To view the visualization, save the file from the data manager by right-clicking and selecting save:
Make sure to save the visualization as a PostScript file:
Save the PostScript file to your desktop, and if you have a version of the Adobe Creative Suite on your machine you can simply double-click the PostScript file to launch Adobe Distiller and automatically convert the PostScript file into a PDF for viewing.

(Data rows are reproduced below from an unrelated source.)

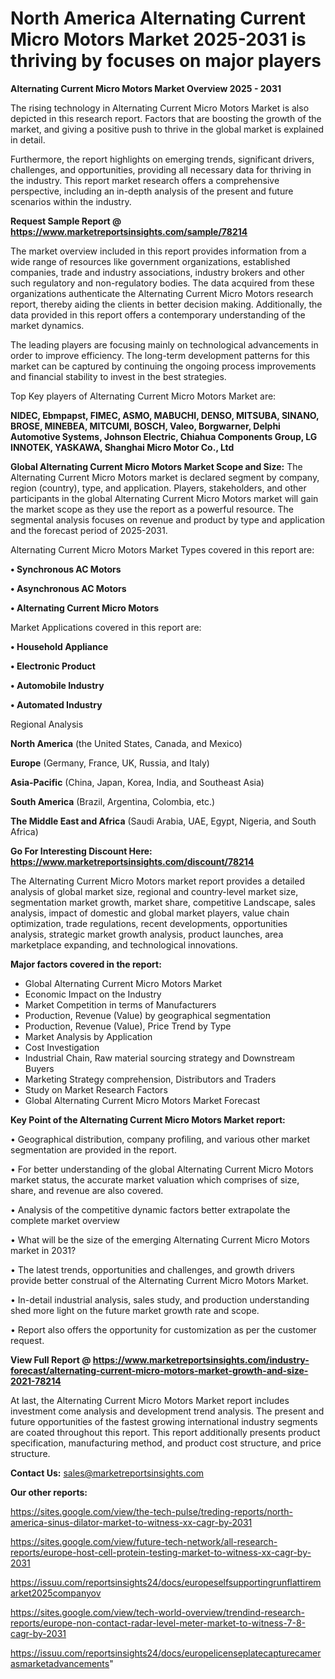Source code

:# North America Alternating Current Micro Motors Market 2025-2031 is thriving by focuses on major players

<Strong> Alternating Current Micro Motors Market Overview 2025 - 2031</strong>

The rising technology in Alternating Current Micro Motors Market is also depicted in this research report. Factors that are boosting the growth of the market, and giving a positive push to thrive in the global market is explained in detail.

Furthermore, the report highlights on emerging trends, significant drivers, challenges, and opportunities, providing all necessary data for thriving in the industry. This report market research offers a comprehensive perspective, including an in-depth analysis of the present and future scenarios within the industry.

<strong>Request Sample Report @ <a href=https://www.marketreportsinsights.com/sample/78214>https://www.marketreportsinsights.com/sample/78214</a></strong>

The market overview included in this report provides information from a wide range of resources like government organizations, established companies, trade and industry associations, industry brokers and other such regulatory and non-regulatory bodies. The data acquired from these organizations authenticate the Alternating Current Micro Motors research report, thereby aiding the clients in better decision making. Additionally, the data provided in this report offers a contemporary understanding of the market dynamics.

The leading players are focusing mainly on technological advancements in order to improve efficiency. The long-term development patterns for this market can be captured by continuing the ongoing process improvements and financial stability to invest in the best strategies.

Top Key players of Alternating Current Micro Motors Market are:

<strong>NIDEC, Ebmpapst, FIMEC, ASMO, MABUCHI, DENSO, MITSUBA, SINANO, BROSE, MINEBEA, MITCUMI, BOSCH, Valeo, Borgwarner, Delphi Automotive Systems, Johnson Electric, Chiahua Components Group, LG INNOTEK, YASKAWA, Shanghai Micro Motor Co., Ltd</strong>

<strong><b>Global Alternating Current Micro Motors Market Scope and Size:</b></strong>
The Alternating Current Micro Motors market is declared segment by company, region (country), type, and application. Players, stakeholders, and other participants in the global Alternating Current Micro Motors market will gain the market scope as they use the report as a powerful resource. The segmental analysis focuses on revenue and product by type and application and the forecast period of 2025-2031.

Alternating Current Micro Motors Market Types covered in this report are:

<strong>• Synchronous AC Motors

• Asynchronous AC Motors

• Alternating Current Micro Motors</strong>

Market Applications covered in this report are:

<strong>• Household Appliance

• Electronic Product

• Automobile Industry

• Automated Industry</strong> 

Regional Analysis

<strong>North America</strong> (the United States, Canada, and Mexico)

<strong>Europe</strong> (Germany, France, UK, Russia, and Italy)

<strong>Asia-Pacific</strong> (China, Japan, Korea, India, and Southeast Asia)

<strong>South America</strong> (Brazil, Argentina, Colombia, etc.)

<strong>The Middle East and Africa</strong> (Saudi Arabia, UAE, Egypt, Nigeria, and South Africa)

<strong>Go For Interesting Discount Here: <a href=https://www.marketreportsinsights.com/discount/78214>https://www.marketreportsinsights.com/discount/78214</a></strong>

The Alternating Current Micro Motors market report provides a detailed analysis of global market size, regional and country-level market size, segmentation market growth, market share, competitive Landscape, sales analysis, impact of domestic and global market players, value chain optimization, trade regulations, recent developments, opportunities analysis, strategic market growth analysis, product launches, area marketplace expanding, and technological innovations.

<strong><b>Major factors covered in the report:</b></strong>
<ul>
  <li>Global Alternating Current Micro Motors Market </li>
  <li>Economic Impact on the Industry</li>
  <li>Market Competition in terms of Manufacturers</li>
  <li>Production, Revenue (Value) by geographical segmentation</li>
  <li>Production, Revenue (Value), Price Trend by Type</li>
  <li>Market Analysis by Application</li>
  <li>Cost Investigation</li>
  <li>Industrial Chain, Raw material sourcing strategy and Downstream Buyers</li>
  <li>Marketing Strategy comprehension, Distributors and Traders</li>
  <li>Study on Market Research Factors</li>
  <li>Global Alternating Current Micro Motors Market Forecast</li>
</ul>

<strong><b>Key Point of the Alternating Current Micro Motors Market report:</b></strong>

• Geographical distribution, company profiling, and various other market segmentation are provided in the report.

• For better understanding of the global Alternating Current Micro Motors market status, the accurate market valuation which comprises of size, share, and revenue are also covered.

• Analysis of the competitive dynamic factors better extrapolate the complete market overview

• What will be the size of the emerging Alternating Current Micro Motors market in 2031?

• The latest trends, opportunities and challenges, and growth drivers provide better construal of the Alternating Current Micro Motors Market.

• In-detail industrial analysis, sales study, and production understanding shed more light on the future market growth rate and scope.

• Report also offers the opportunity for customization as per the customer request.

<strong><b>View Full Report @ <a href=https://www.marketreportsinsights.com/industry-forecast/alternating-current-micro-motors-market-growth-and-size-2021-78214>https://www.marketreportsinsights.com/industry-forecast/alternating-current-micro-motors-market-growth-and-size-2021-78214</a></b></strong>


At last, the Alternating Current Micro Motors Market report includes investment come analysis and development trend analysis. The present and future opportunities of the fastest growing international industry segments are coated throughout this report. This report additionally presents product specification, manufacturing method, and product cost structure, and price structure.

<strong>Contact Us:</strong>
sales@marketreportsinsights.com

<strong>Our other reports:</strong>

<a href=https://sites.google.com/view/the-tech-pulse/treding-reports/north-america-sinus-dilator-market-to-witness-xx-cagr-by-2031>https://sites.google.com/view/the-tech-pulse/treding-reports/north-america-sinus-dilator-market-to-witness-xx-cagr-by-2031</a>

<a href=https://sites.google.com/view/future-tech-network/all-research-reports/europe-host-cell-protein-testing-market-to-witness-xx-cagr-by-2031>https://sites.google.com/view/future-tech-network/all-research-reports/europe-host-cell-protein-testing-market-to-witness-xx-cagr-by-2031</a>

<a href=https://issuu.com/reportsinsights24/docs/europeselfsupportingrunflattiremarket2025companyov>https://issuu.com/reportsinsights24/docs/europeselfsupportingrunflattiremarket2025companyov</a>

<a href=https://sites.google.com/view/tech-world-overview/trendind-research-reports/europe-non-contact-radar-level-meter-market-to-witness-7-8-cagr-by-2031>https://sites.google.com/view/tech-world-overview/trendind-research-reports/europe-non-contact-radar-level-meter-market-to-witness-7-8-cagr-by-2031</a>

<a href=https://issuu.com/reportsinsights24/docs/europelicenseplatecapturecamerasmarketadvancements>https://issuu.com/reportsinsights24/docs/europelicenseplatecapturecamerasmarketadvancements</a>"
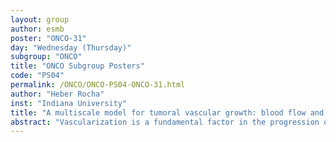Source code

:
 ```yaml
---
layout: group
author: esmb
poster: "ONCO-31"
day: "Wednesday (Thursday)"
subgroup: "ONCO"
title: "ONCO Subgroup Posters"
code: "PS04"
permalink: /ONCO/ONCO-PS04-ONCO-31.html
author: "Heber Rocha"
inst: "Indiana University"
title: "A multiscale model for tumoral vascular growth: blood flow and cell dynamics"
abstract: "Vascularization is a fundamental factor in the progression of tumor growth. The vascular phase is characterized by angiogenesis, responsible for the growth of new blood vessels in tumor direction from an original vascular network.  Through an additional supply of nutrients, the tumor acquires unlimited resources for its uncontrolled progress. Besides, the risk of metastasis increases with the eventual invasion of blood vessels by cancer cells. In this work, we developed a multiscale model to represent the growth of vascular tumors, integrating angiogenesis and blood flow dynamics. Dynamics on the cell scale are represented discretely using agent-based modeling, while oxygen dispersions and pro-angiogenic factors are modeled using partial diffusion-reaction equations. Blood flow is obtained by solving Kirchhoff's circuit equations for flow in a connected network. The new blood vessels are formed through a set of rules based on stimuli of factors secreted by cancer cells submitted to the oxygen structure. The coupling between the models can capture phenomena that occur at the cellular and tissue scales, qualitatively representing the growth of vascular tumors. The computational model was developed using PhysiCell, an open-source C ++ framework that allows the construction of multicellular models at various scales in 2D and 3D."
---
```

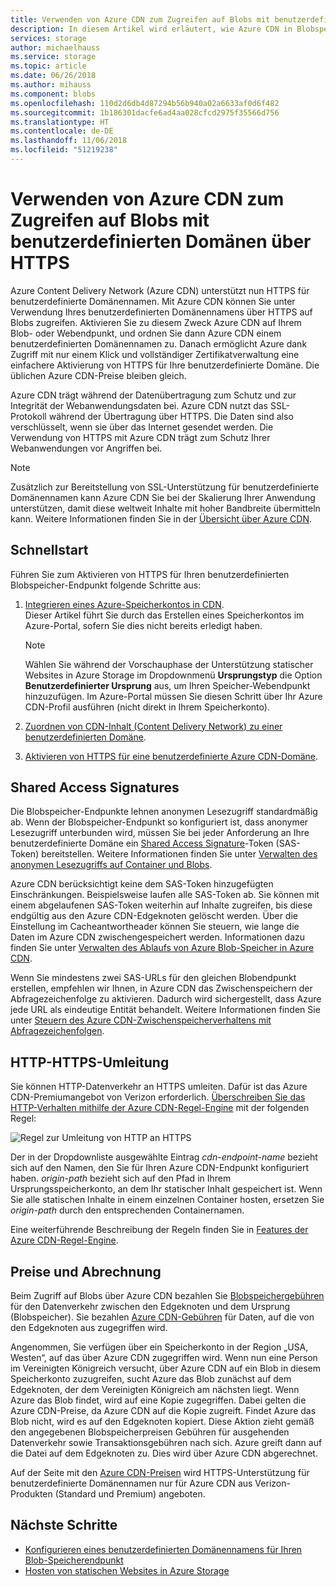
```yaml
---
title: Verwenden von Azure CDN zum Zugreifen auf Blobs mit benutzerdefinierten Domänen über HTTPS
description: In diesem Artikel wird erläutert, wie Azure CDN in Blobspeicher integriert werden kann, um mit benutzerdefinierten Domänen über HTTPS auf Blobs zugreifen zu können.
services: storage
author: michaelhauss
ms.service: storage
ms.topic: article
ms.date: 06/26/2018
ms.author: mihauss
ms.component: blobs
ms.openlocfilehash: 110d2d6db4d87294b56b940a02a6633af0d6f482
ms.sourcegitcommit: 1b186301dacfe6ad4aa028cfcd2975f35566d756
ms.translationtype: HT
ms.contentlocale: de-DE
ms.lasthandoff: 11/06/2018
ms.locfileid: "51219238"
---
```

# <a name="use-azure-cdn-to-access-blobs-with-custom-domains-over-https"></a>Verwenden von Azure CDN zum Zugreifen auf Blobs mit benutzerdefinierten Domänen über HTTPS

Azure Content Delivery Network (Azure CDN) unterstützt nun HTTPS für benutzerdefinierte Domänennamen. Mit Azure CDN können Sie unter Verwendung Ihres benutzerdefinierten Domänennamens über HTTPS auf Blobs zugreifen. Aktivieren Sie zu diesem Zweck Azure CDN auf Ihrem Blob- oder Webendpunkt, und ordnen Sie dann Azure CDN einem benutzerdefinierten Domänennamen zu. Danach ermöglicht Azure dank Zugriff mit nur einem Klick und vollständiger Zertifikatverwaltung eine einfachere Aktivierung von HTTPS für Ihre benutzerdefinierte Domäne. Die üblichen Azure CDN-Preise bleiben gleich.

Azure CDN trägt während der Datenübertragung zum Schutz und zur Integrität der Webanwendungsdaten bei. Azure CDN nutzt das SSL-Protokoll während der Übertragung über HTTPS. Die Daten sind also verschlüsselt, wenn sie über das Internet gesendet werden. Die Verwendung von HTTPS mit Azure CDN trägt zum Schutz Ihrer Webanwendungen vor Angriffen bei.

> [!NOTE]  
> Zusätzlich zur Bereitstellung von SSL-Unterstützung für benutzerdefinierte Domänennamen kann Azure CDN Sie bei der Skalierung Ihrer Anwendung unterstützen, damit diese weltweit Inhalte mit hoher Bandbreite übermitteln kann. Weitere Informationen finden Sie in der [Übersicht über Azure CDN](../../cdn/cdn-overview.md).

## <a name="quickstart"></a>Schnellstart

Führen Sie zum Aktivieren von HTTPS für Ihren benutzerdefinierten Blobspeicher-Endpunkt folgende Schritte aus:

1.  [Integrieren eines Azure-Speicherkontos in CDN](../../cdn/cdn-create-a-storage-account-with-cdn.md).  
    Dieser Artikel führt Sie durch das Erstellen eines Speicherkontos im Azure-Portal, sofern Sie dies nicht bereits erledigt haben.

    > [!NOTE]  
    > Wählen Sie während der Vorschauphase der Unterstützung statischer Websites in Azure Storage im Dropdownmenü **Ursprungstyp** die Option **Benutzerdefinierter Ursprung** aus, um Ihren Speicher-Webendpunkt hinzuzufügen. Im Azure-Portal müssen Sie diesen Schritt über Ihr Azure CDN-Profil ausführen (nicht direkt in Ihrem Speicherkonto).

2.  [Zuordnen von CDN-Inhalt (Content Delivery Network) zu einer benutzerdefinierten Domäne](../../cdn/cdn-map-content-to-custom-domain.md).

3.  [Aktivieren von HTTPS für eine benutzerdefinierte Azure CDN-Domäne](../../cdn/cdn-custom-ssl.md).

## <a name="shared-access-signatures"></a>Shared Access Signatures

Die Blobspeicher-Endpunkte lehnen anonymen Lesezugriff standardmäßig ab. Wenn der Blobspeicher-Endpunkt so konfiguriert ist, dass anonymer Lesezugriff unterbunden wird, müssen Sie bei jeder Anforderung an Ihre benutzerdefinierte Domäne ein [Shared Access Signature](../common/storage-dotnet-shared-access-signature-part-1.md?toc=%2fazure%2fstorage%2fblobs%2ftoc.json)-Token (SAS-Token) bereitstellen. Weitere Informationen finden Sie unter [Verwalten des anonymen Lesezugriffs auf Container und Blobs](storage-manage-access-to-resources.md).

Azure CDN berücksichtigt keine dem SAS-Token hinzugefügten Einschränkungen. Beispielsweise laufen alle SAS-Token ab. Sie können mit einem abgelaufenen SAS-Token weiterhin auf Inhalte zugreifen, bis diese endgültig aus den Azure CDN-Edgeknoten gelöscht werden. Über die Einstellung im Cacheantwortheader können Sie steuern, wie lange die Daten im Azure CDN zwischengespeichert werden. Informationen dazu finden Sie unter [Verwalten des Ablaufs von Azure Blob-Speicher in Azure CDN](../../cdn/cdn-manage-expiration-of-blob-content.md).

Wenn Sie mindestens zwei SAS-URLs für den gleichen Blobendpunkt erstellen, empfehlen wir Ihnen, in Azure CDN das Zwischenspeichern der Abfragezeichenfolge zu aktivieren. Dadurch wird sichergestellt, dass Azure jede URL als eindeutige Entität behandelt. Weitere Informationen finden Sie unter [Steuern des Azure CDN-Zwischenspeicherverhaltens mit Abfragezeichenfolgen](../../cdn/cdn-query-string.md).

## <a name="http-to-https-redirection"></a>HTTP-HTTPS-Umleitung

Sie können HTTP-Datenverkehr an HTTPS umleiten. Dafür ist das Azure CDN-Premiumangebot von Verizon erforderlich. [Überschreiben Sie das HTTP-Verhalten mithilfe der Azure CDN-Regel-Engine](../../cdn/cdn-rules-engine.md) mit der folgenden Regel:

![Regel zur Umleitung von HTTP an HTTPS](./media/storage-https-custom-domain-cdn/redirect-to-https.png)

Der in der Dropdownliste ausgewählte Eintrag *cdn-endpoint-name* bezieht sich auf den Namen, den Sie für Ihren Azure CDN-Endpunkt konfiguriert haben. *origin-path* bezieht sich auf den Pfad in Ihrem Ursprungsspeicherkonto, an dem Ihr statischer Inhalt gespeichert ist. Wenn Sie alle statischen Inhalte in einem einzelnen Container hosten, ersetzen Sie *origin-path* durch den entsprechenden Containernamen.

Eine weiterführende Beschreibung der Regeln finden Sie in [Features der Azure CDN-Regel-Engine](../../cdn/cdn-rules-engine-reference-features.md).

## <a name="pricing-and-billing"></a>Preise und Abrechnung

Beim Zugriff auf Blobs über Azure CDN bezahlen Sie [Blobspeichergebühren](https://azure.microsoft.com/pricing/details/storage/blobs/) für den Datenverkehr zwischen den Edgeknoten und dem Ursprung (Blobspeicher). Sie bezahlen [Azure CDN-Gebühren](https://azure.microsoft.com/pricing/details/cdn/) für Daten, auf die von den Edgeknoten aus zugegriffen wird.

Angenommen, Sie verfügen über ein Speicherkonto in der Region „USA, Westen“, auf das über Azure CDN zugegriffen wird. Wenn nun eine Person im Vereinigten Königreich versucht, über Azure CDN auf ein Blob in diesem Speicherkonto zuzugreifen, sucht Azure das Blob zunächst auf dem Edgeknoten, der dem Vereinigten Königreich am nächsten liegt. Wenn Azure das Blob findet, wird auf eine Kopie zugegriffen. Dabei gelten die Azure CDN-Preise, da Azure CDN auf die Kopie zugreift. Findet Azure das Blob nicht, wird es auf den Edgeknoten kopiert. Diese Aktion zieht gemäß den angegebenen Blobspeicherpreisen Gebühren für ausgehenden Datenverkehr sowie Transaktionsgebühren nach sich. Azure greift dann auf die Datei auf dem Edgeknoten zu. Dies wird über Azure CDN abgerechnet.

Auf der Seite mit den [Azure CDN-Preisen](https://azure.microsoft.com/pricing/details/cdn/) wird HTTPS-Unterstützung für benutzerdefinierte Domänennamen nur für Azure CDN aus Verizon-Produkten (Standard und Premium) angeboten.

## <a name="next-steps"></a>Nächste Schritte

* [Konfigurieren eines benutzerdefinierten Domänennamens für Ihren Blob-Speicherendpunkt](storage-custom-domain-name.md)
* [Hosten von statischen Websites in Azure Storage](storage-blob-static-website.md)
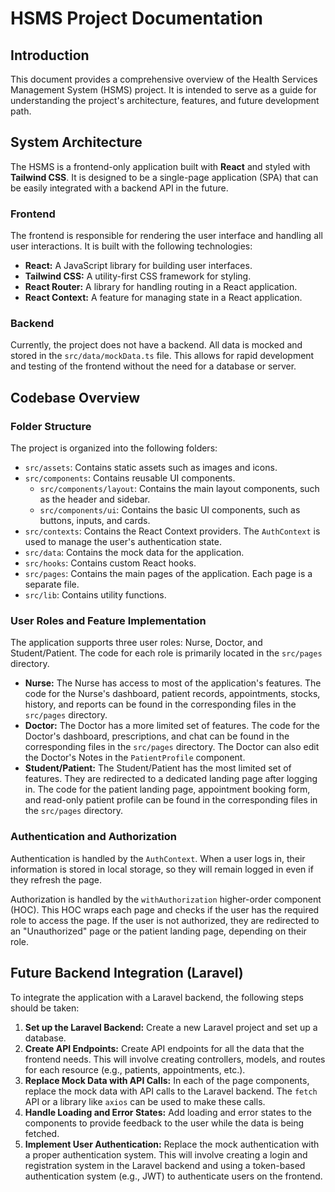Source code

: # HSMS Project Documentation

## Introduction

This document provides a comprehensive overview of the Health Services Management System (HSMS) project. It is intended to serve as a guide for understanding the project's architecture, features, and future development path.

## System Architecture

The HSMS is a frontend-only application built with **React** and styled with **Tailwind CSS**. It is designed to be a single-page application (SPA) that can be easily integrated with a backend API in the future.

### Frontend

The frontend is responsible for rendering the user interface and handling all user interactions. It is built with the following technologies:

-   **React:** A JavaScript library for building user interfaces.
-   **Tailwind CSS:** A utility-first CSS framework for styling.
-   **React Router:** A library for handling routing in a React application.
-   **React Context:** A feature for managing state in a React application.

### Backend

Currently, the project does not have a backend. All data is mocked and stored in the `src/data/mockData.ts` file. This allows for rapid development and testing of the frontend without the need for a database or server.

## Codebase Overview

### Folder Structure

The project is organized into the following folders:

-   `src/assets`: Contains static assets such as images and icons.
-   `src/components`: Contains reusable UI components.
    -   `src/components/layout`: Contains the main layout components, such as the header and sidebar.
    -   `src/components/ui`: Contains the basic UI components, such as buttons, inputs, and cards.
-   `src/contexts`: Contains the React Context providers. The `AuthContext` is used to manage the user's authentication state.
-   `src/data`: Contains the mock data for the application.
-   `src/hooks`: Contains custom React hooks.
-   `src/pages`: Contains the main pages of the application. Each page is a separate file.
-   `src/lib`: Contains utility functions.

### User Roles and Feature Implementation

The application supports three user roles: Nurse, Doctor, and Student/Patient. The code for each role is primarily located in the `src/pages` directory.

-   **Nurse:** The Nurse has access to most of the application's features. The code for the Nurse's dashboard, patient records, appointments, stocks, history, and reports can be found in the corresponding files in the `src/pages` directory.
-   **Doctor:** The Doctor has a more limited set of features. The code for the Doctor's dashboard, prescriptions, and chat can be found in the corresponding files in the `src/pages` directory. The Doctor can also edit the Doctor's Notes in the `PatientProfile` component.
-   **Student/Patient:** The Student/Patient has the most limited set of features. They are redirected to a dedicated landing page after logging in. The code for the patient landing page, appointment booking form, and read-only patient profile can be found in the corresponding files in the `src/pages` directory.

### Authentication and Authorization

Authentication is handled by the `AuthContext`. When a user logs in, their information is stored in local storage, so they will remain logged in even if they refresh the page.

Authorization is handled by the `withAuthorization` higher-order component (HOC). This HOC wraps each page and checks if the user has the required role to access the page. If the user is not authorized, they are redirected to an "Unauthorized" page or the patient landing page, depending on their role.

## Future Backend Integration (Laravel)

To integrate the application with a Laravel backend, the following steps should be taken:

1.  **Set up the Laravel Backend:** Create a new Laravel project and set up a database.
2.  **Create API Endpoints:** Create API endpoints for all the data that the frontend needs. This will involve creating controllers, models, and routes for each resource (e.g., patients, appointments, etc.).
3.  **Replace Mock Data with API Calls:** In each of the page components, replace the mock data with API calls to the Laravel backend. The `fetch` API or a library like `axios` can be used to make these calls.
4.  **Handle Loading and Error States:** Add loading and error states to the components to provide feedback to the user while the data is being fetched.
5.  **Implement User Authentication:** Replace the mock authentication with a proper authentication system. This will involve creating a login and registration system in the Laravel backend and using a token-based authentication system (e.g., JWT) to authenticate users on the frontend.
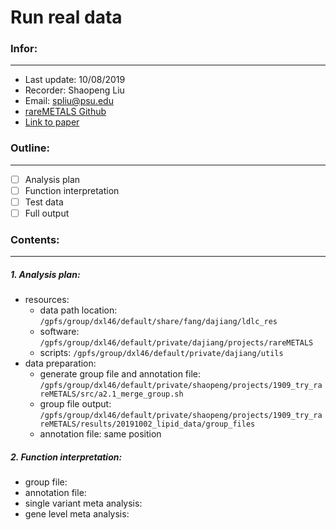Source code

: # Run real data

### Infor:
-------------

- Last update: 10/08/2019
- Recorder: Shaopeng Liu
- Email: spliu@psu.edu
- [rareMETALS Github](https://github.com/dajiangliu/rareMETALS)
- [Link to paper](https://www.nature.com/articles/ng.2852)

### Outline:
-------------

- [ ] Analysis plan
- [ ] Function interpretation
- [ ] Test data
- [ ] Full output

### Contents:
-------------

##### 1. Analysis plan:

   - resources:
      - data path location: `/gpfs/group/dxl46/default/share/fang/dajiang/ldlc_res`
      - software: `/gpfs/group/dxl46/default/private/dajiang/projects/rareMETALS`
      - scripts: `/gpfs/group/dxl46/default/private/dajiang/utils`
   - data preparation:
      - generate group file and annotation file: `/gpfs/group/dxl46/default/private/shaopeng/projects/1909_try_rareMETALS/src/a2.1_merge_group.sh`
      - group file output: `/gpfs/group/dxl46/default/private/shaopeng/projects/1909_try_rareMETALS/results/20191002_lipid_data/group_files`
      - annotation file: same position

##### 2. Function interpretation:

   - group file: 
   - annotation file:
   - single variant meta analysis:
   - gene level meta analysis:



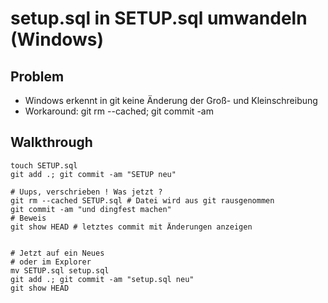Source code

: # setup.sql in SETUP.sql umwandeln (Windows) 

## Problem 

  * Windows erkennt in git keine Änderung der Groß- und Kleinschreibung 
  * Workaround: git rm --cached; git commit -am 

## Walkthrough 

```
touch SETUP.sql 
git add .; git commit -am "SETUP neu" 

# Uups, verschrieben ! Was jetzt ? 
git rm --cached SETUP.sql # Datei wird aus git rausgenommen 
git commit -am "und dingfest machen" 
# Beweis 
git show HEAD # letztes commit mit Änderungen anzeigen 


# Jetzt auf ein Neues 
# oder im Explorer
mv SETUP.sql setup.sql
git add .; git commit -am "setup.sql neu" 
git show HEAD 

```
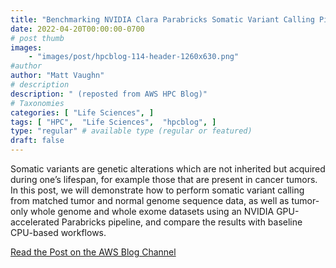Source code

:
 ```yaml
---
title: "Benchmarking NVIDIA Clara Parabricks Somatic Variant Calling Pipeline on AWS"
date: 2022-04-20T00:00:00-0700
# post thumb
images:
    - "images/post/hpcblog-114-header-1260x630.png"
#author
author: "Matt Vaughn"
# description
description: " (reposted from AWS HPC Blog)"
# Taxonomies
categories: [ "Life Sciences", ]
tags: [ "HPC",  "Life Sciences",  "hpcblog", ]
type: "regular" # available type (regular or featured)
draft: false
---
```


Somatic variants are genetic alterations which are not inherited but acquired during one’s lifespan, for example those that are present in cancer tumors. In this post, we will demonstrate how to perform somatic variant calling from matched tumor and normal genome sequence data, as well as tumor-only whole genome and whole exome datasets using an NVIDIA GPU-accelerated Parabricks pipeline, and compare the results with baseline CPU-based workflows.

<a href="https://aws.amazon.com/blogs/hpc/benchmarking-nvidia-clara-parabricks-somatic-variant-calling-pipeline-on-aws/" class="btn btn-primary btn-lg active" role="button" aria-pressed="true" style="margin-top: 8px;">Read the Post on the AWS Blog Channel</a>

However, if you do not have a copy of the Adobe Creative Suite installed on your machine, you can use an online version of GhostScript to convert PostScript files to PDF files: http://ps2pdf.com/. The resulting visualization should look similar to the following:
18.104.22.168 Visualizing Burst Detection in Excel
Its possible to generate a visualization for burst analysis in MS Excel. For this, open the results of the first burst analysis conducted ('Burst detection analysis (Publication Year, Title): maximum burst level 1') in MS Excel, by right clicking on this table in the Data Manager and selecting View.